Anna Freud (Hall-Lindzey, 1993) menjelaskan bahwa di bawah tekanan yang berlebihan, Ego terkadang harus menempuh cara tertentu untuk menghilangkan tekanan. Cara itu disebut Mekanisme Pertahanan Ego. Mekanisme Pertahanan yang pokok adalah : represi, proyeksi, reaksi formasi, fiksasi dan regresi. Semua mekanisme pertahanan memiliki dua ciri umum, yaitu mereka menyangkal, memalsukan, atau mendistorsi kenyataan dan mereka bekerja secara tidak sadar sehingga individu tidak tahu apa yang sedang terjadi.

Mekanisme pertahanan diri dapat dibedakan berdasarkan tingkat kematangannya, yaitu mature atau matang dan immature atau tidak matang. Mekanisme pertahanan yang mature adalah : altruism, anticipation, asceticism, humor, sublimation dan suppression. Mekanisme yang dimaksudkan oleh Anna Freud adalah Mekanisme pertahanan yang immature. (Kaplan, 1994). Untuk selanjutnya, Mekanisme pertahanan yang akan diuraikan pada penelitian ini adalah mekanisme pertahanan yang immature.

Penggunaan mekanisme pertahanan merupakan hal yang mutlak bagi individu karena tujuan dari mekanisme pertahanan adalah melindungi Ego

serta mengurangi kecemasan. Menggunakan Mekanisme Pertahanan Diri untuk menyesuaikan diri dari tekanan hidup yang tidak dapat dielakkan tidak selalu merupakan hal yang sehat.

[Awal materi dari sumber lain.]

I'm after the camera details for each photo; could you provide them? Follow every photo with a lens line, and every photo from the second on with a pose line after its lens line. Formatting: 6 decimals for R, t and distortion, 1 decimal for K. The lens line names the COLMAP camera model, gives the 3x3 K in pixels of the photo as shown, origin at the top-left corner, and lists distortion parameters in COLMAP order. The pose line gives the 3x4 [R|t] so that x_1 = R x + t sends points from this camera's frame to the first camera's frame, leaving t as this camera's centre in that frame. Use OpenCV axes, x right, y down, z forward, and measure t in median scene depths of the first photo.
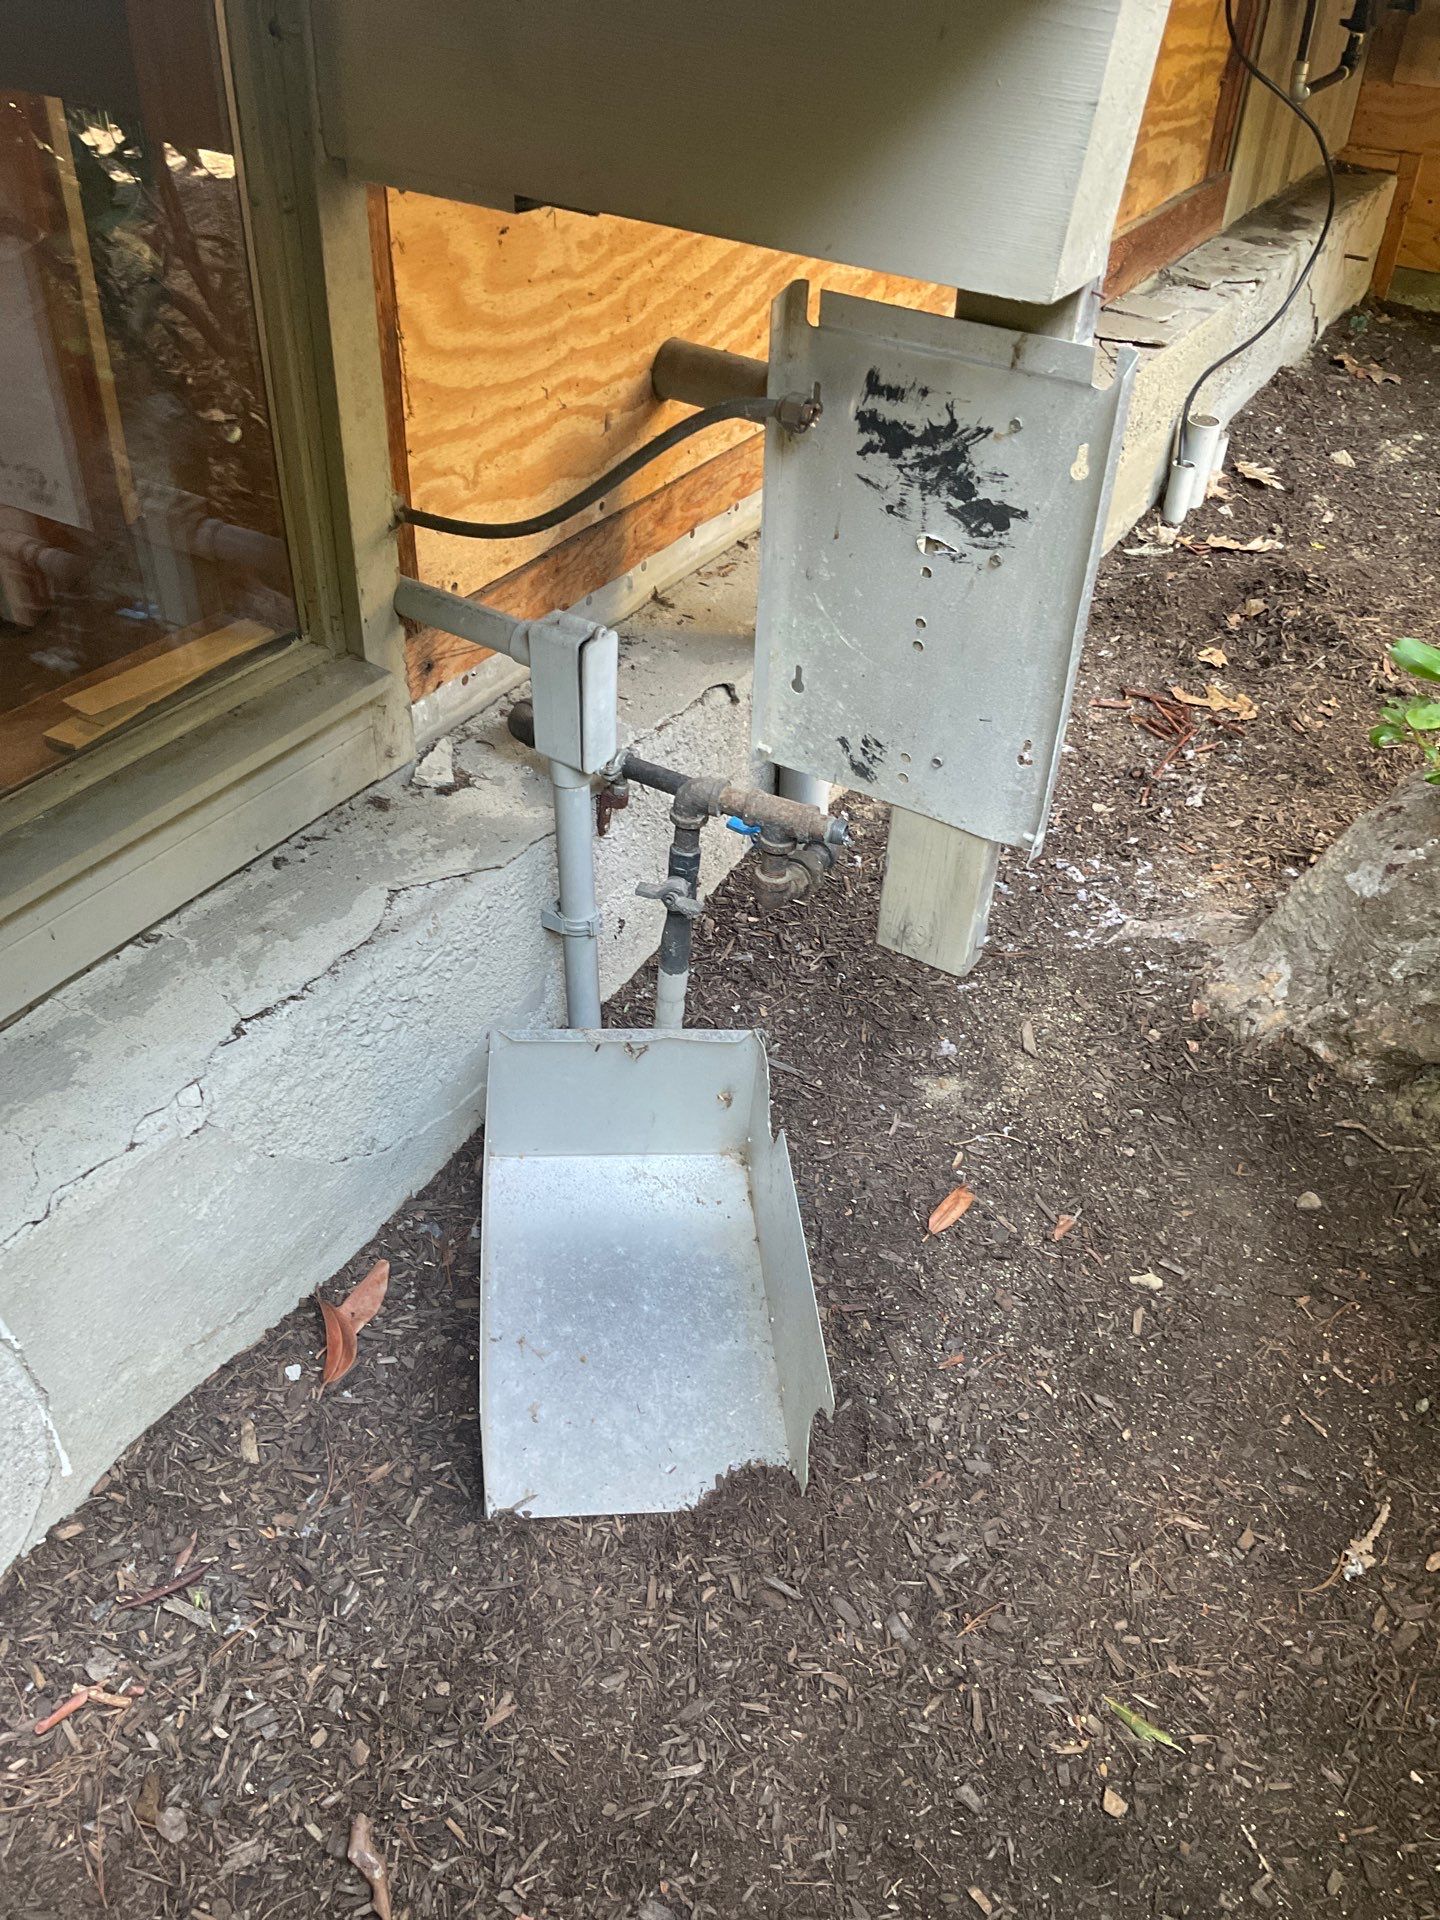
lens RADIAL K [[1572.9, 0, 711.6], [0, 1572.9, 950.5], [0, 0, 1]] dist [-0.011722, 0.003360]
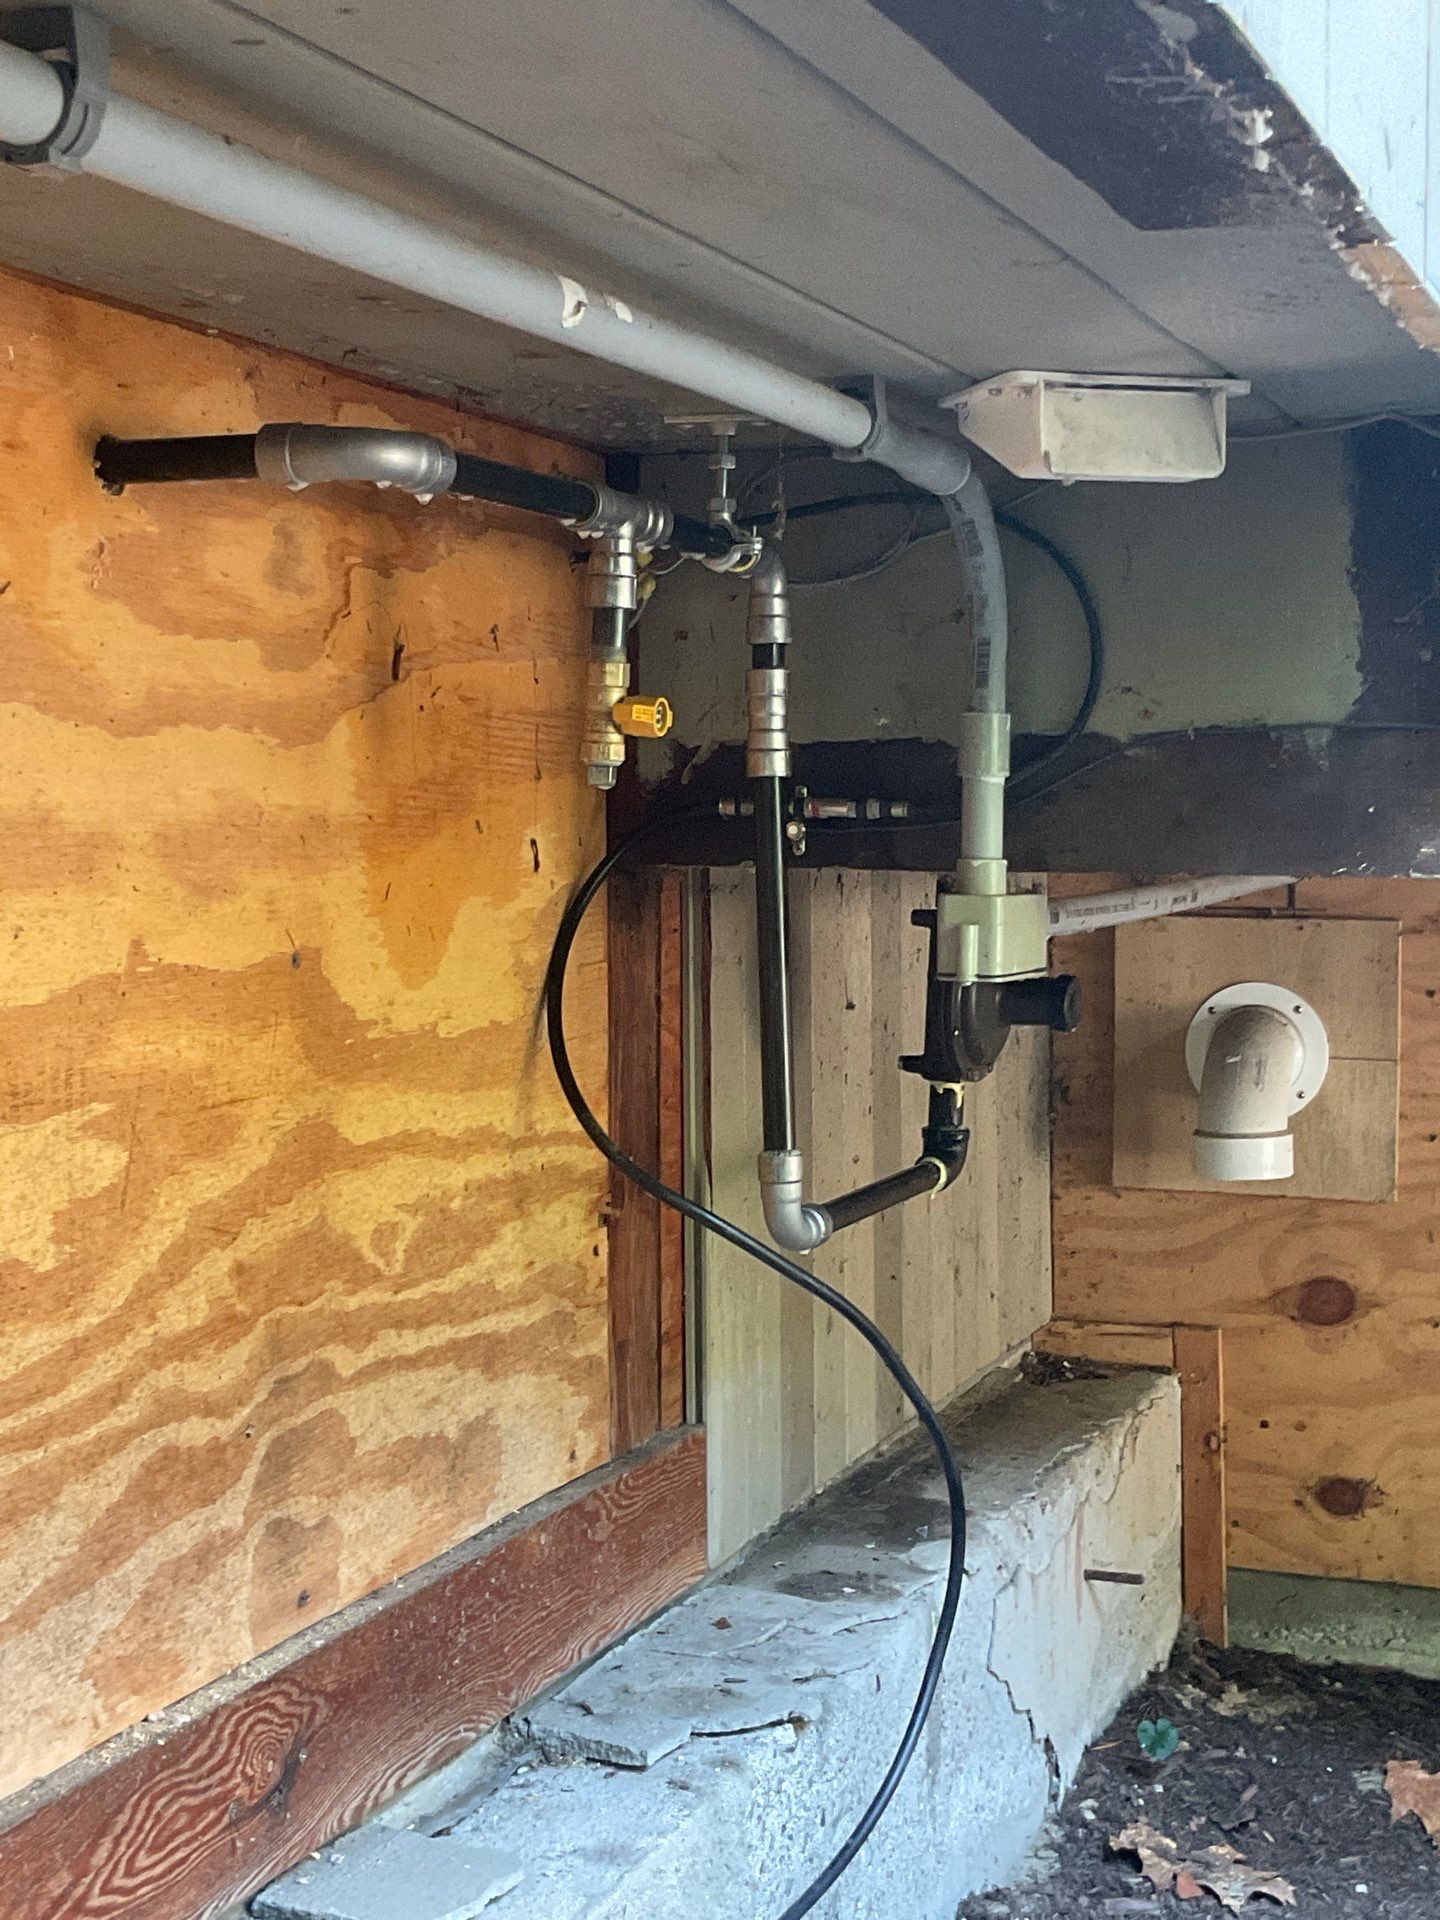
lens RADIAL K [[3183.5, 0, 722.4], [0, 3183.5, 957.8], [0, 0, 1]] dist [0.062021, 0.000000]
pose [[0.975796, -0.049925, 0.212906, 0.160441], [0.161037, 0.822730, -0.545144, -0.156124], [-0.147948, 0.566235, 0.810857, 0.288611]]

Bergantung secara ekstensif pada Mekanisme Pertahanan Diri dapat menjadikan Mekanisme Pertahanan Diri itu

menetap pada sifat pribadi individu, sehingga akan membuat individu menjadi semakin sulit untuk mengatasi permasalahan ; baik kecil maupun besar dengan cara efektif. Anna Freud menjadi sangat diyakinkan bahwa banyak dari simtom dan tanda dari gangguan emosi (termasuk kecemasan, depresi dan perilaku yang berindikasi psikosis) berasal dari kepercayaan yang tidak pada tempatnya terhadap penggunaan Mekanisme defensif tersebut (Wilson, 1996). Mekanisme Pertahanan Ego menjadi tidak sehat bila individu terus-menerus mengulang Mekanisme itu sehingga akan terbentuk pribadi yang neurotik.